既製CRMと自社開発、どちらを先に検討すべきですか?

多くの場合、まず既製CRMの標準機能とカスタマイズ設定でどこまで業務要件を満たせるかを確認するのが合理的です。標準的な営業プロセスであれば既製CRMで十分なケースが多く、専用開発は業務フローが独特な場合の選択肢として検討します。

CRMの月額費用はユーザー数によってどう変わりますか?

既製CRM SaaSの多くはユーザー数に応じた従量課金制です。一般に1ユーザーあたり月額数千円程度からのプランが多く、利用人数が増えるほど総額も増加します。無料プランやフリーミアムを提供するサービスもありますが、機能制限がある点には注意が必要です。

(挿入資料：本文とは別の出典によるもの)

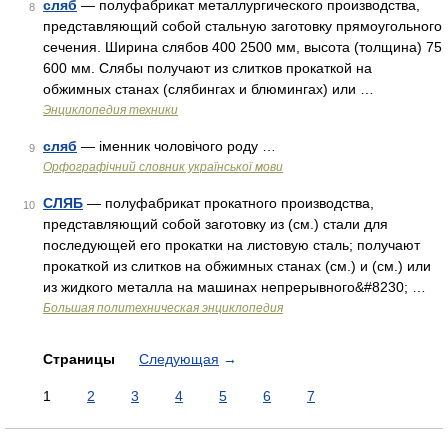
сляб
— полуфабрикат металлургического производства,
8
представляющий собой стальную заготовку прямоугольного
сечения. Ширина слябов 400 2500 мм, высота (толщина) 75
600 мм. Слябы получают из слитков прокаткой на
обжимных станах (слябингах и блюмингах) или …
Энциклопедия техники
сляб
— іменник чоловічого роду …
9
Орфографічний словник української мови
СЛЯБ
— полуфабрикат прокатного производства,
10
представляющий собой заготовку из (см.) стали для
последующей его прокатки на листовую сталь; получают
прокаткой из слитков на обжимных станах (см.) и (см.) или
из жидкого металла на машинах непрерывного&#8230; …
Большая политехническая энциклопедия
Страницы
Следующая
→
1
2
3
4
5
6
7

既存のExcelやスプレッドシートで管理していた顧客データはそのまま移行できますか?

多くの既製CRMはCSVインポート機能を備えており、項目名を合わせれば基本的な移行は可能です。ただし、表記ゆれや重複データが多い場合はデータクレンジングの工数が別途発生することがあります。

まとめ

顧客管理システムの開発費用は、既製CRMの利用であれば初期費用ほぼゼロ・月額数千円からスモールスタートでき、カスタマイズや外部連携を加えると数十万〜数百万円、業務フローに合わせた専用開発では数百万〜数千万円規模になるなど、実現方法によって大きく異なります。まずは既製CRMで自社の業務要件がどこまで満たせるかを確認し、それでも足りない部分がある場合に、カスタマイズや専用開発を検討するという順序で進めることが、費用を抑えつつ自社に合ったCRMを導入する近道です。費用は要件により変動するため、複数社から見積を取り比較検討することをおすすめします。